TASKS FOR THIS EXERCISE →
A - Which factors does the BRCA1/2 testing passage list as associated with parents communicating their test result to offspring?
B - In the BRCA1/2 testing passage, who was the most frequently reported source of breast cancer information for the adolescent girls?
*** EXERCISE PASSAGE
In the JCO article (Parent Opinions Regarding the Genetic Testing of Minors for BRCA1/2)[2], Bradbury and colleagues used semistructured interviews (yes/no questions and open-ended questions) of 246 parents at Fox Chase and University of Chicago, who underwent BRCA1/2 whether they supported testing of minors in general and testing of their own offspring.  Parents were asked, “If you were deciding, do you think children under 18 years old should be given the opportunity to be tested” and followed by the open-ended question: “Why do (don’t) you support the genetic testing of minors for BRCA1/2?”.

Results:  In response to the first question (Would you support testing in minors) 37% of parents supported testing of minors in the general population.  The follow-up open-ended question revealed that 4% support testing minors in some or all circumstances.  This decision was independent of parent sex or race.  44% of parents would test their own offspring.  Parents who opposed testing in minors thought testing would cause fear and anxiety for their children but those who supported unconditional testing (regardless of whether they were positive for the BRCA mutation or not) mentioned that the medical information would foster better health behaviors in their offspring.  21% of parents who opposed testing minors, in general, actually supported testing of their own children.  Interestingly parents who tested positive for the BRCA1 overwhelmingly (64%) opposed testing of minors, in general.  In addition, statistical analysis of the open-ended questions revealed that parents who did not have a college degree, had a negative test result, and were non white favored testing of their own children.  The authors had suggested larger studies before any guidelines were given as to whether testing in minors of BRCA mutation carriers should be standard.

In a recent publication by Dr. Bradbury and colleagues (Knowledge and perceptions of familial and genetic risks for breast cancer risk in adolescent girls)[3],  studied how adolescent girls understood and responded to breast cancer risk by interviewing 11-19 year-old girls at high-risk and population-risk for breast cancer. Although most girls said they were aware of increased risk because either a family member had or was predisposed to breast cancer (66 %) only 17 % of girls were aware of BRCA1/2 genes. Mother was the most frequently reported source of information for breast cancer among both high-risk (97 %) and population-risk (89 %) girls.  The study also showed that most girls who believe they are at high-risk could alter their lifestyles or change dietary habits to lower their risk.

In an adjacent study in the journal Cancer[4], Bradbury and colleagues at Fox Chase Cancer Center had gauged the frequency with which parents had told their children of their BRCA1/2 teat results and how their children felt about the results.

When parents disclose BRCA1/2 test results: Their communication and perceptions of offspring response[4]

Semi-structured interviews were conducted with parents who had BRCA1/2 testing and at least 1 child <25 YO.  A total of 253 parents completed interviews (61% response rate), reporting on 505 offspring. Twenty-nine percent of parents were BRCA1/2 mutation carriers. Three hundred thirty-four (66%) offspring learned of their parent’s test result. Older offspring age (P ≤ .01), offspring gender (female, P = .05), parents’ negative test result (P = .03), and parents’ education (high school only, P = .02) were associated with communication to offspring. The most frequently reported initial offspring responses were neutral (41%) or relief (28%). Thirteen percent of offspring were reported to experience concern or distress (11%) in response to parental communication of their test results. Distress was more frequently perceived among offspring learning of their parent’s BRCA1/2 positive or variant of uncertain significance result.
******
*** ENTRIES PROVIDED
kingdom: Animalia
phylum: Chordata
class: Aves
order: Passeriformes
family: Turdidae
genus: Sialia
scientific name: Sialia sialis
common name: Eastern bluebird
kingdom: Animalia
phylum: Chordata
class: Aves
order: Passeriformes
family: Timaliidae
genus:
******
TASK RESPONSES →
A - Older offspring age, female offspring gender, the parent's negative test result, and the parent's education (high school only).

B - Their mother.